Power & Pipes

FERC, CFTC, and State Energy Law Developments

FERC has issued an order setting aside in part its prior order on New York Independent System Operator, Inc.’s (NYISO’s) buyer-side market power mitigation rules by reversing its decision not to exempt payments received under the Commercial System Distribution Load Relief Programs (CSRPs) submitted for consideration from the calculation of Special Case Resource (SCR) offer floors.

In its October 2020 order in Docket Nos. EL16-92 and EL17-996 (2020 Order), FERC had concluded that payments received under the Distribution Load Relief Programs under consideration qualified for exclusion from the calculation of SCR offer floors, but not permanents received under CSRPs. FERC’s order responded to arguments that the 2020 Order may have a chilling effect on the development of demand response resources, increase costs to consumers, impede the functioning of distribution-level demand response programs, and intrude on state authority over retail sales.

FERC was persuaded by the arguments made in multiple parties’ (the Companies) requests for rehearing. Specifically, upon reconsideration, FERC found that the Companies’ CSRPs assist the Companies “to avoid, or at a minimum defer, construction of costly distribution infrastructure upgrades . . . while maintaining [the Companies’] distribution system reliability.” FERC also found that although the Companies’ CSRPs are triggered based on forecasted system peaks, the relief occurs at the distribution level. Therefore, FERC concluded that the CSRPs under consideration are not designed to address system-wide needs and that any incidental system-wide reliability benefit that the CSRPs might provide is not the result of the programs’ design.

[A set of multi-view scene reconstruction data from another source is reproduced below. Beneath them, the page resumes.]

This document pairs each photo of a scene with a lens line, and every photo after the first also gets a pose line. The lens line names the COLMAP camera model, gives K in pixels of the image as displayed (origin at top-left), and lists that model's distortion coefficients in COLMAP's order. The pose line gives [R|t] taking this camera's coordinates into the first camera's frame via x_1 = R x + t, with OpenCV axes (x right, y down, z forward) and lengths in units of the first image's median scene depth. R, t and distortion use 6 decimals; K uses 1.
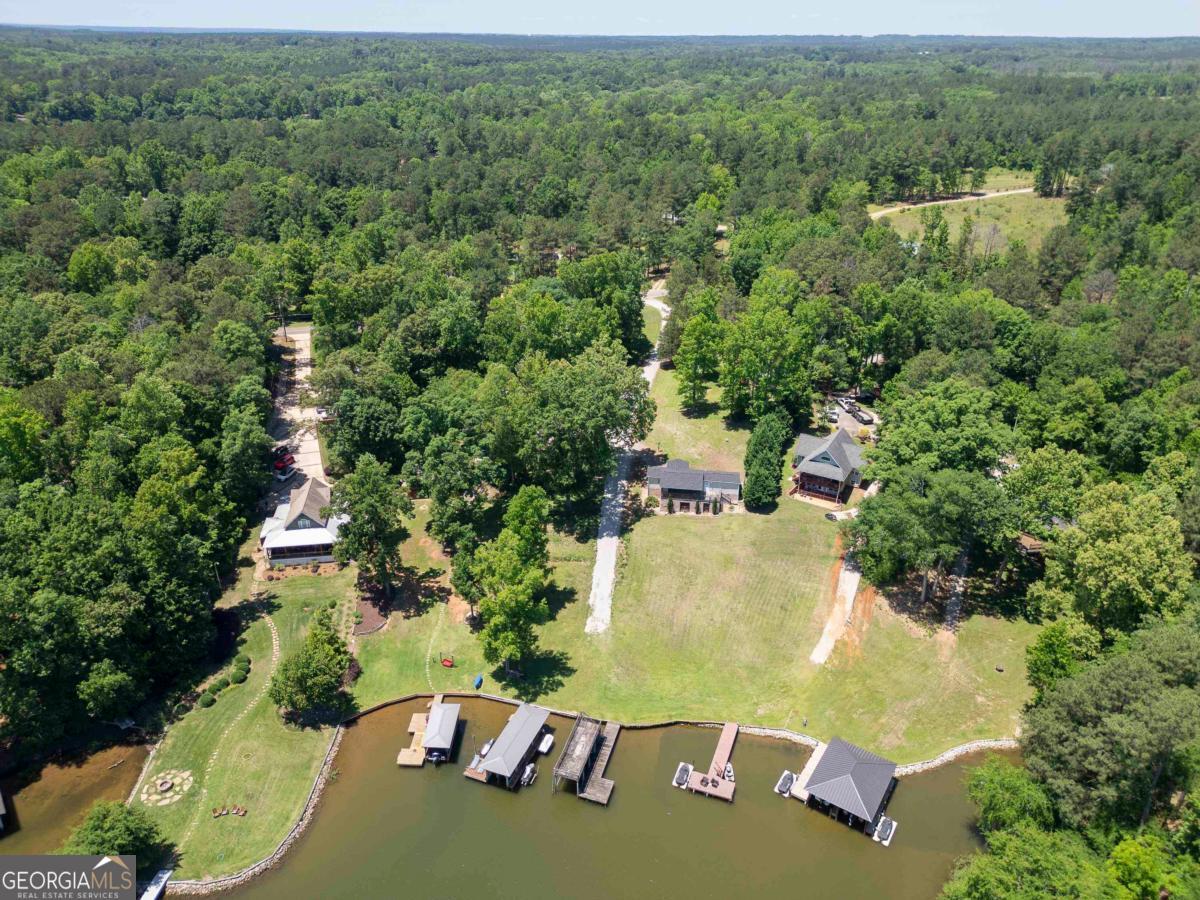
lens RADIAL K [[838.1, 0, 592.2], [0, 838.1, 455.0], [0, 0, 1]] dist [0.072106, -0.062546]
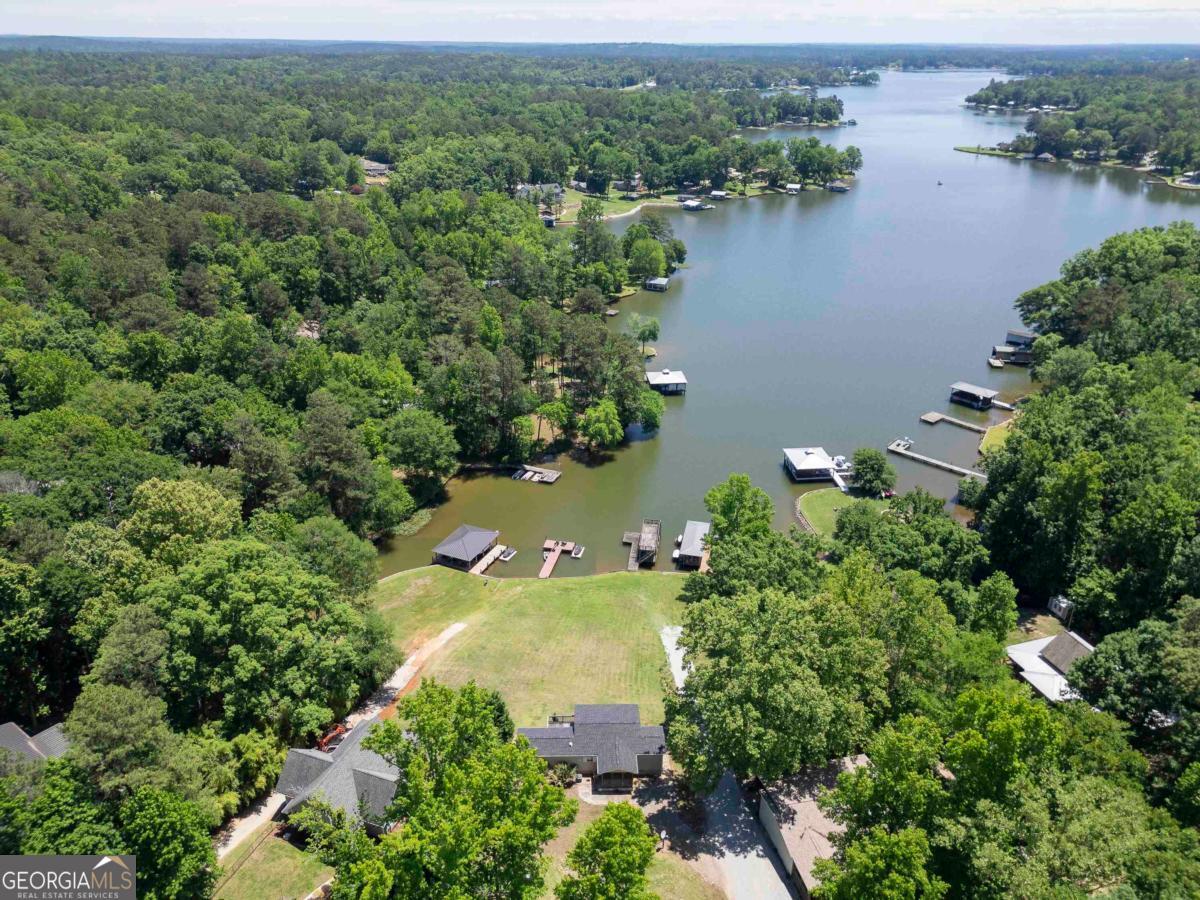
lens RADIAL K [[838.1, 0, 597.5], [0, 838.1, 452.7], [0, 0, 1]] dist [0.072106, -0.062546]
pose [[-0.986399, 0.059403, -0.153261, 0.225113], [-0.084885, 0.614359, 0.784447, -0.678979], [0.140755, 0.786787, -0.600961, 1.370616]]
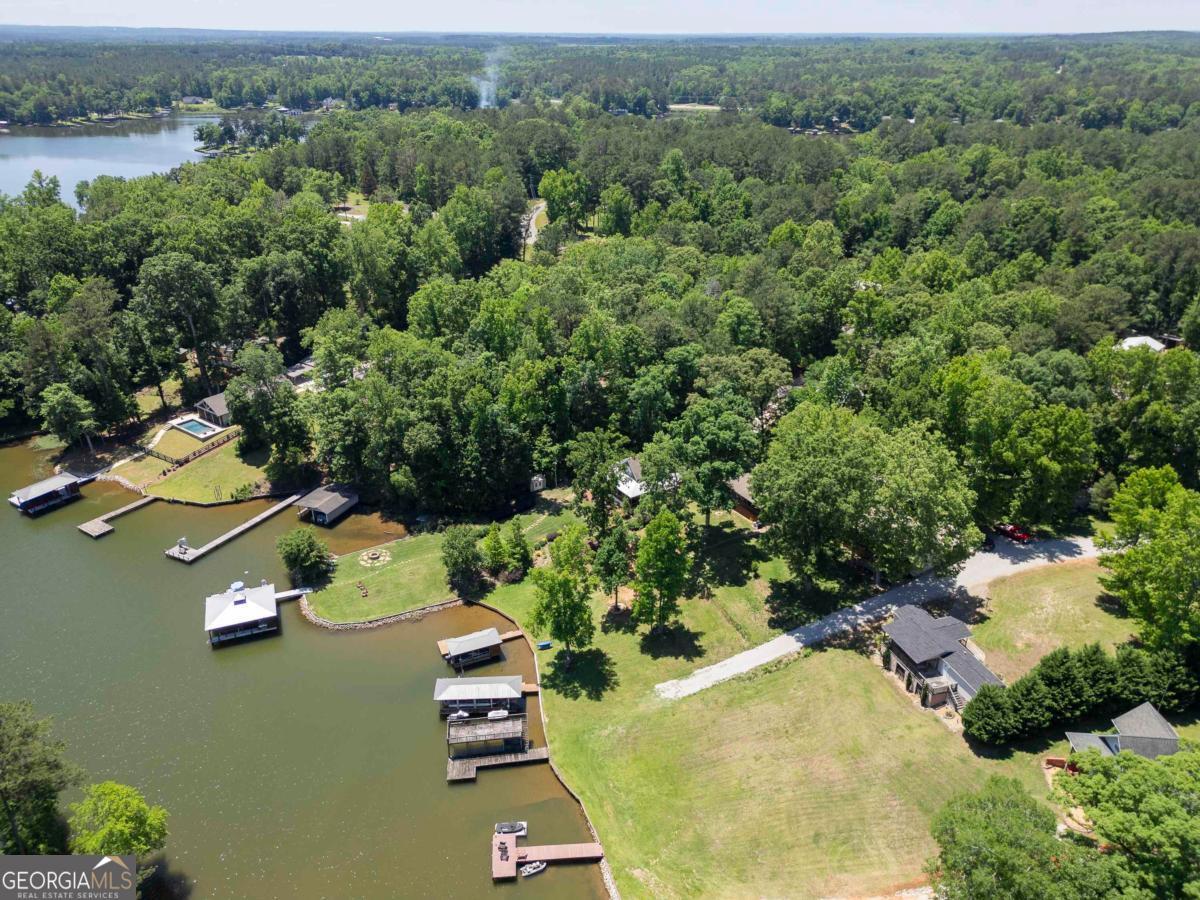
lens RADIAL K [[838.1, 0, 593.5], [0, 838.1, 453.3], [0, 0, 1]] dist [0.072106, -0.062546]
pose [[0.422887, 0.396338, -0.814913, 0.585031], [-0.401933, 0.888020, 0.223317, -0.184078], [0.812168, 0.233102, 0.534833, 0.378242]]
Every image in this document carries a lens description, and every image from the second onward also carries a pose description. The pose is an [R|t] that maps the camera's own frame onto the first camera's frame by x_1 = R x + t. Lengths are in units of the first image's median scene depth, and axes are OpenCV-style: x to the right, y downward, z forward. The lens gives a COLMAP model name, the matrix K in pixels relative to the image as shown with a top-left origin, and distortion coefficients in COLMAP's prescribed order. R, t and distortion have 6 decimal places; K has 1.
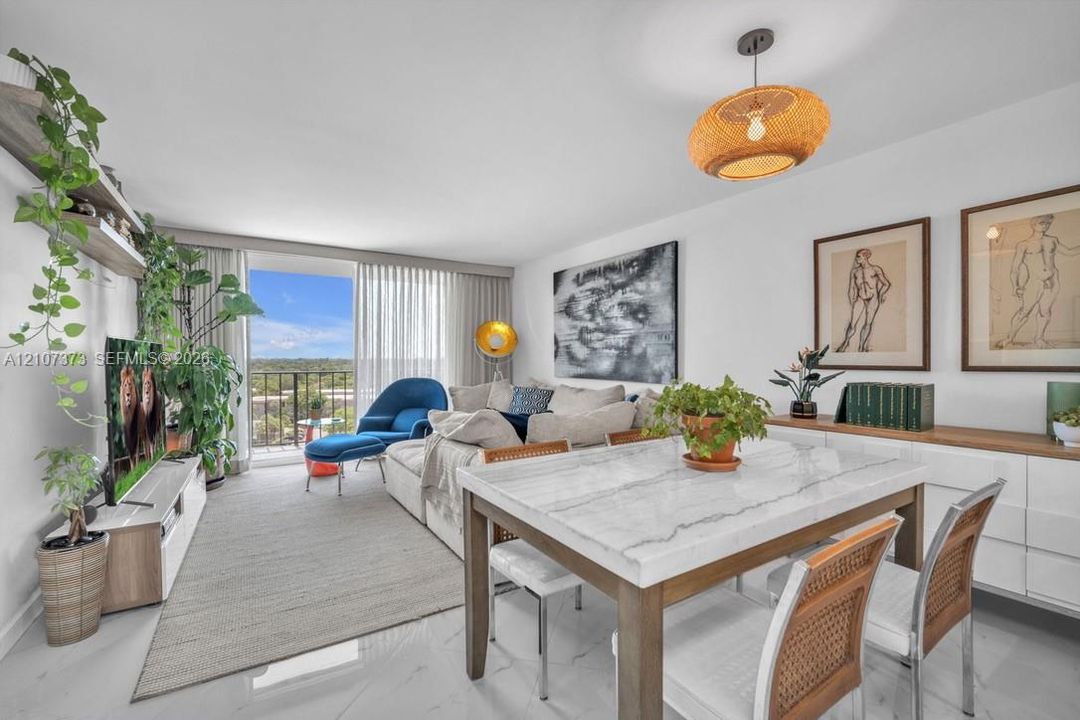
lens RADIAL K [[465.9, 0, 545.5], [0, 465.9, 366.9], [0, 0, 1]] dist [-0.011125, 0.000108]
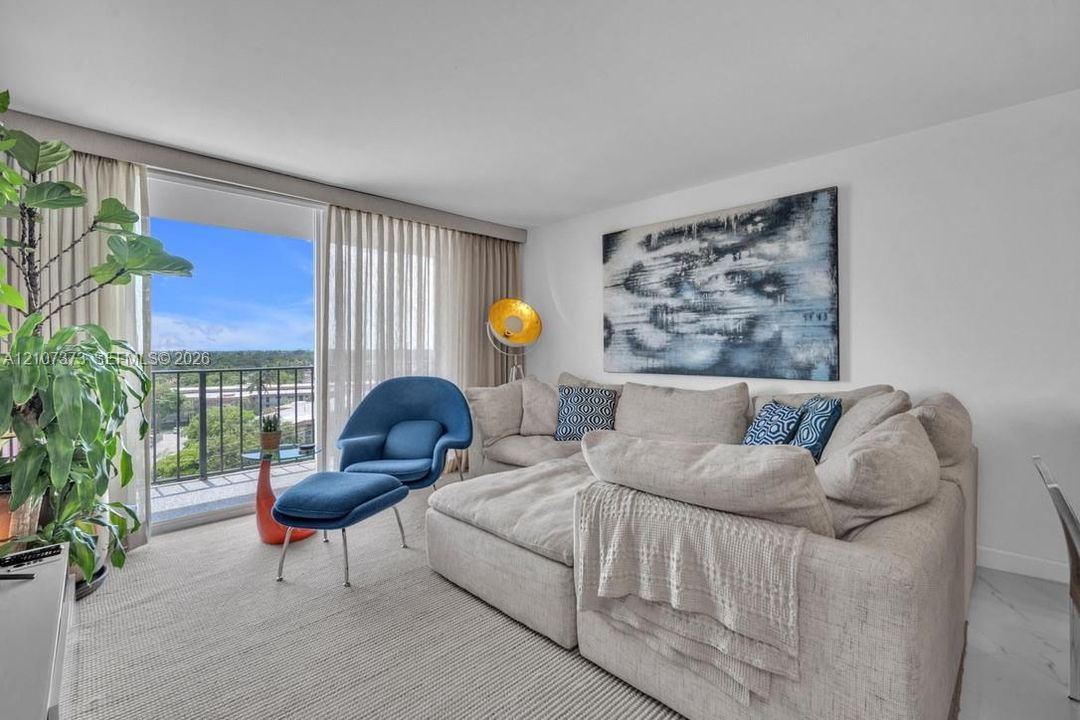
lens RADIAL K [[465.9, 0, 543.1], [0, 465.9, 351.2], [0, 0, 1]] dist [-0.011125, 0.000108]
pose [[0.975703, -0.008275, 0.218942, -0.307206], [0.011268, 0.999859, -0.012427, -0.004775], [-0.218809, 0.014592, 0.975659, 0.352686]]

Commissioner Allison Clements issued a concurrence noting that while she did not participate in the previous orders in the proceeding, she agreed with the majority on the discrete question before FERC. However, she expressed a broader concern that NYISO’s buyer-side mitigation rules are “divorced from the objective of mitigating actual monopsony power, and instead now serve only as likely impediments to New York’s public policies in the name of ‘protecting’ markets within the Commission’s jurisdiction.” Commissioner Clements stated that the NYISO’s market rules must acknowledge the state’s exercise of legitimate authority and provide for an efficient wholesale market framework that respects the state’s resource mix choices.